Governance: along with innovation, can increase cyber resilience
There is a clear correlation between governance and compliance maturity and the company’s ability to resist cyber incidents or successfully drive innovations. Data suggests that organizations with good GRC (Governance, Risks, and Compliance) practices suffer fewer impacts and achieve better results in their digital transformation projects.
For example, the same survey conducted by MiTi and SDL also brought the data that 38% of companies do not have an incident response plan and 46% do not have a disaster recovery plan. These numbers are concerning because the absence of effective contingency plans tends to prolong and exacerbate damages when an attack occurs.
In contrast, companies that anticipate risks and invest in security reap tangible benefits. A global study by PwC highlights that only 5% of companies truly put security at the center of their innovation, integrating the work of the CISO from the project’s inception. And precisely these companies have recorded fewer data breaches and, even when attacked, experience lower-cost incidents.

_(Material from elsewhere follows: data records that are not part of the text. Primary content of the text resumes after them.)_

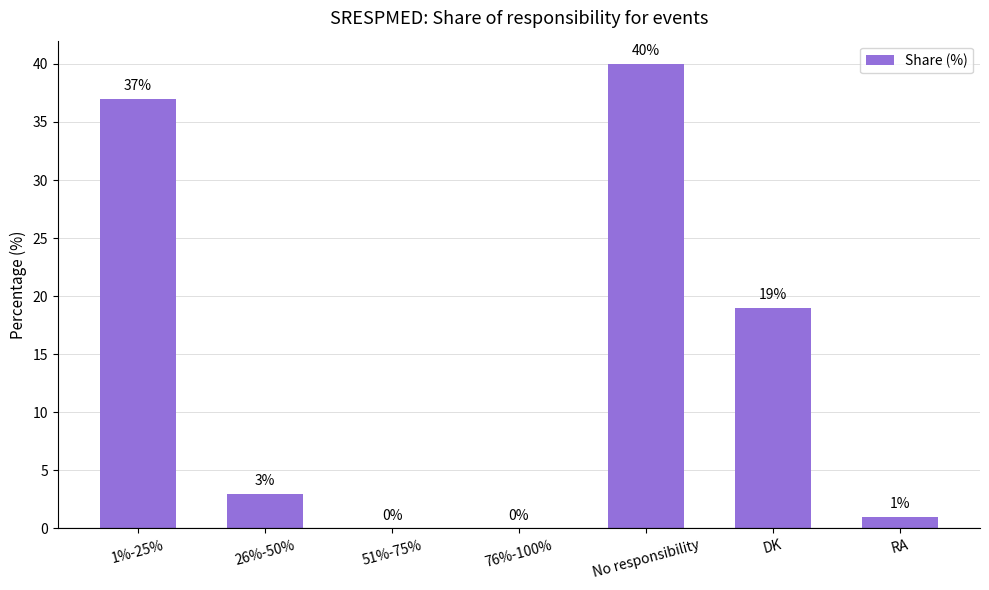

True or false: the data shows 0 at 51%-75%.

True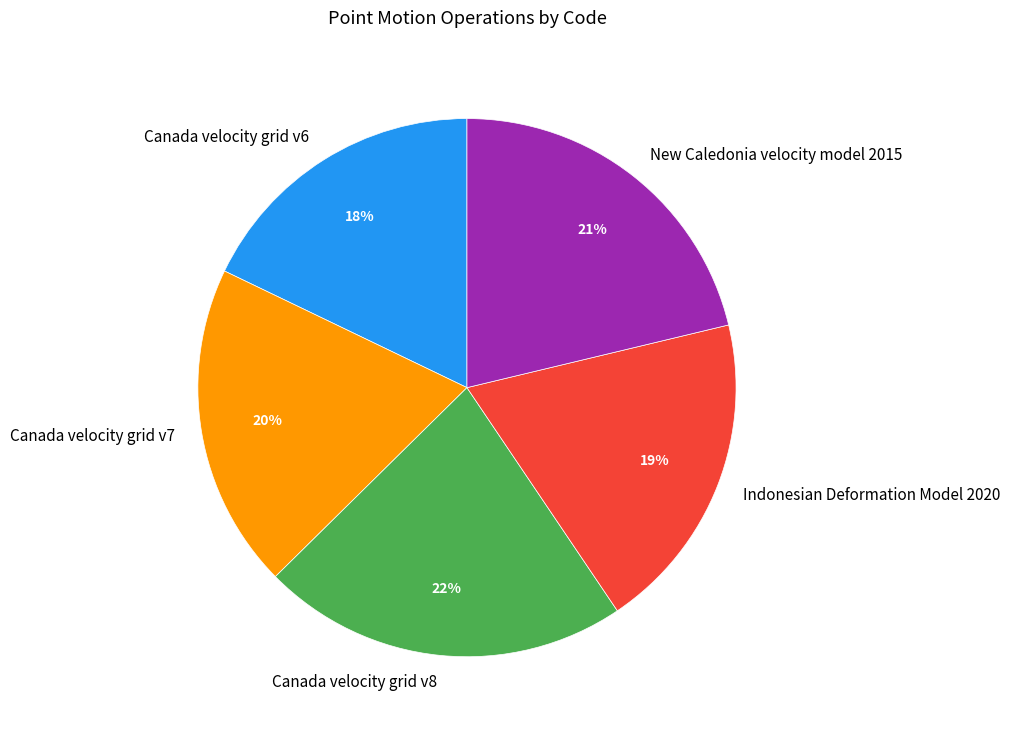

To the nearest percent, what is the average slice percentage?

20%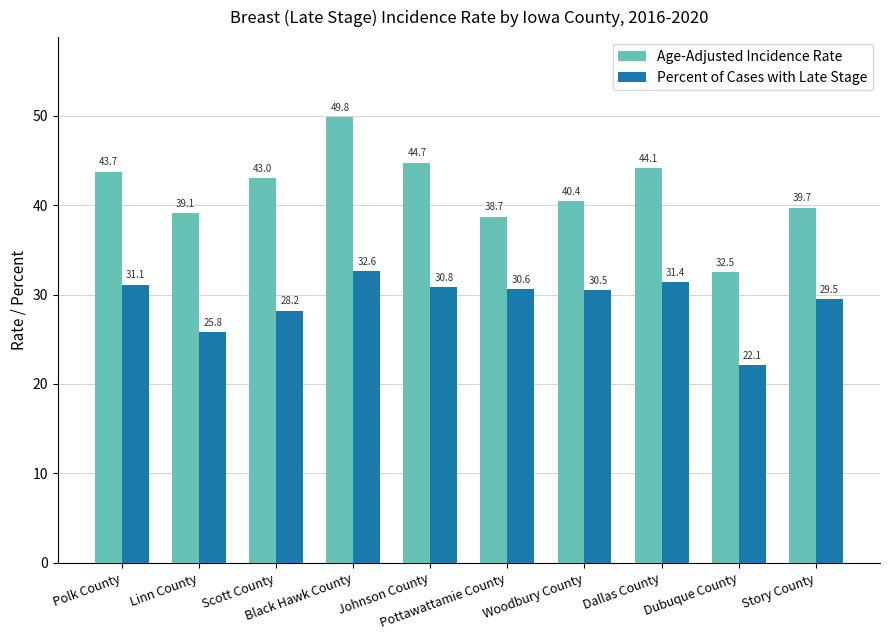

What is the sum of all Percent of Cases with Late Stage values?

292.6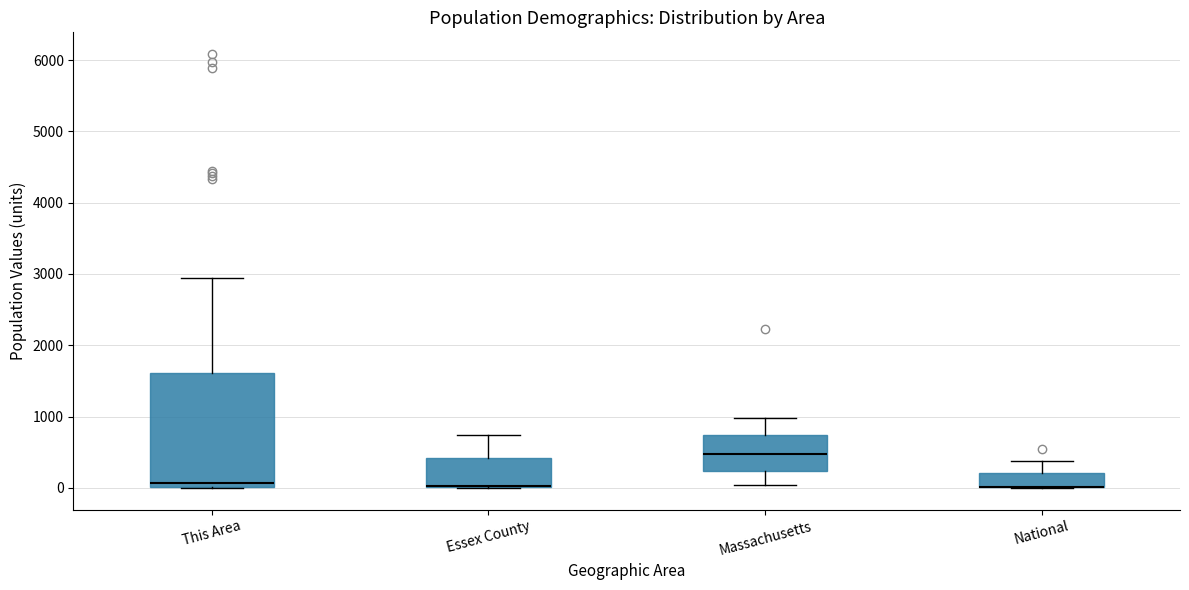

Where is the lower edge of the box for Massachusetts on the y-axis? The values are not printed on the chart, so give them approximately, as read against the axis.

200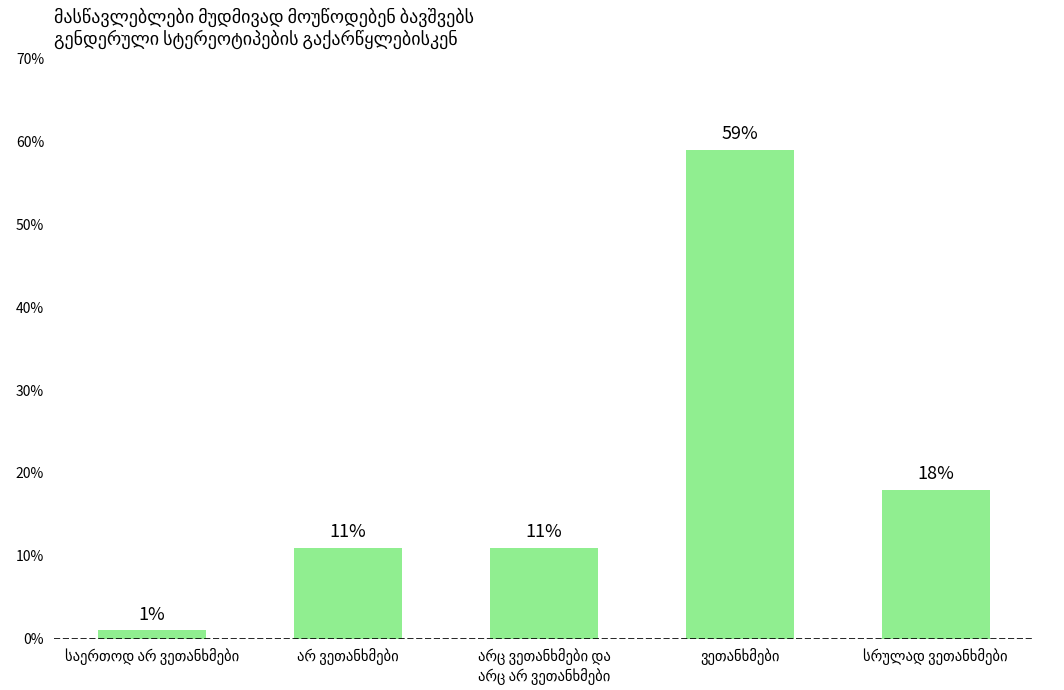

What is the value of the 4th bar from the left?

59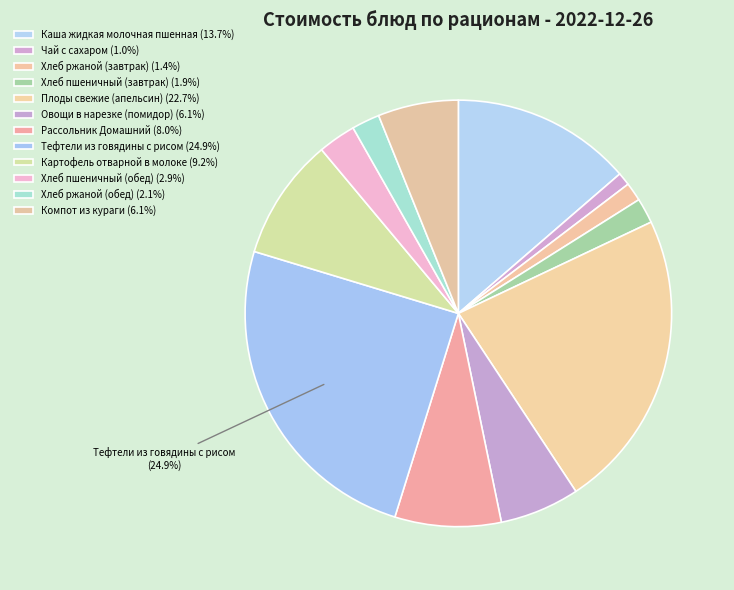

Is it true that Овощи в нарезке (помидор) is 6% of the pie?

True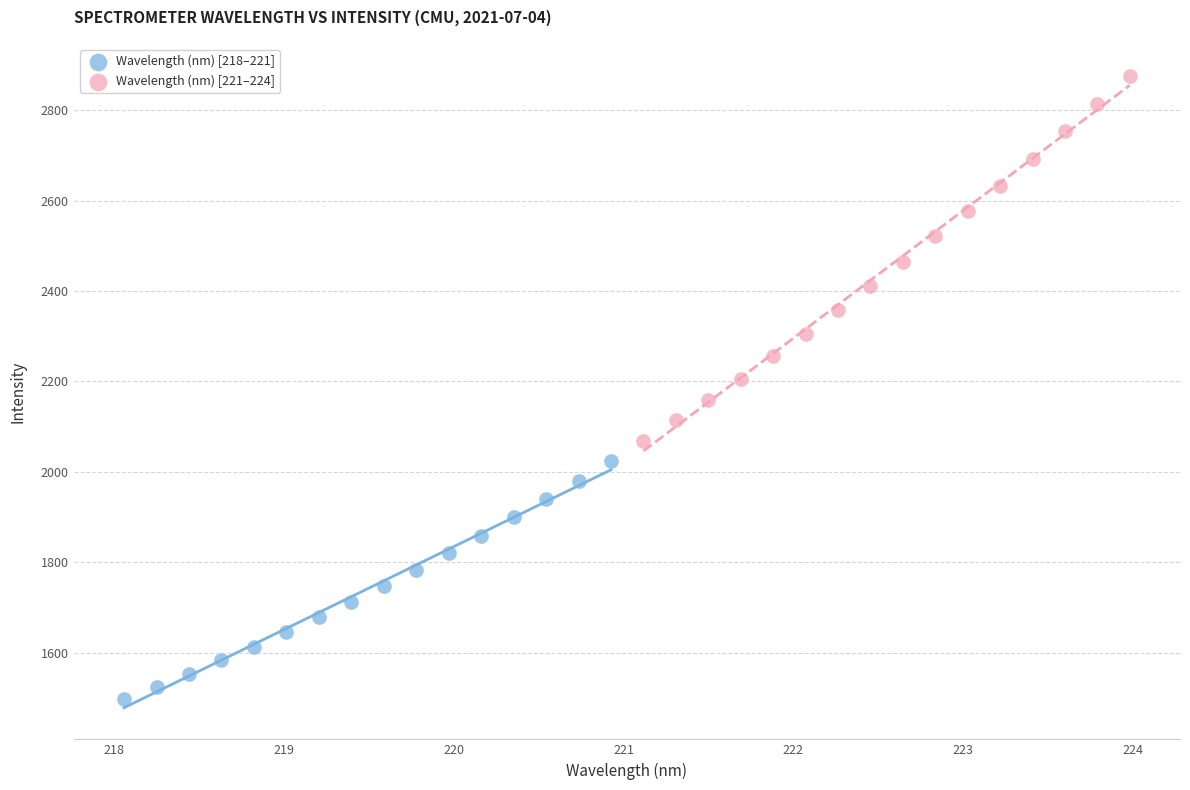

What are all the series names shown in the legend?

Wavelength (nm) [218–221], Wavelength (nm) [221–224]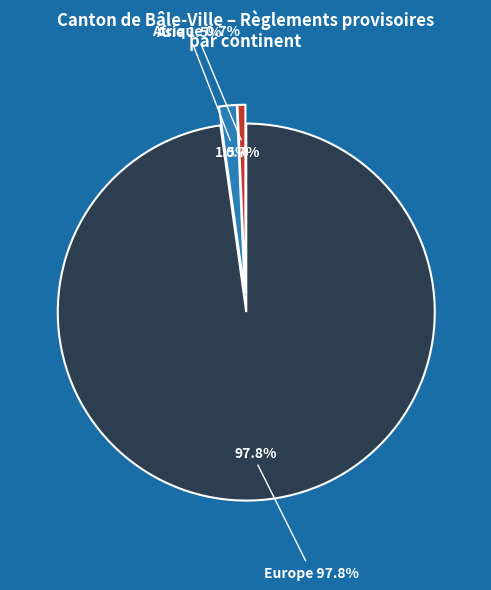

Is it true that Afrique (Subsahara) is 1% of the pie?

True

That is, embedding governance and security from the conception of new IT initiatives increases the likelihood that new projects will be put into operation without expanding the digital attack surface or making companies even more vulnerable. Without governance, big data, artificial intelligence, or digital transformation initiatives are at risk of failing or leading to undesired consequences (such as misuse of information or fragile systems).
Companies with more mature governance find it easier to meet customer and regulatory requirements, enabling participation in new markets and innovation partnerships. On the other hand, lack of compliance can hinder projects – imagine developing an innovative solution that deals with personal data without complying with LGPD: the project will face legal and reputational obstacles. Therefore, strong compliance and security structures increase stakeholder confidence and allow innovation to flourish responsibly and resiliently.
In short, governance and security are not antagonistic to innovation – on the contrary, they serve as the foundation for sustainable innovation. Companies that structure committees, policies, and response plans suffer less from cybernetic surprises and can focus on growing the business. Meanwhile, those who neglect these strategic elements are more exposed to disruptions, financial losses, and the need for emergency remediation, inevitably delaying or redirecting investments that could be used for innovation. The numbers confirm it: maturity in governance, compliance, and security go hand in hand with greater resilience and success in technological undertakings. Companies that can align these areas should not only protect themselves better against incidents but also gain a competitive advantage by innovating with confidence and sustainability in the increasingly digital Brazilian market.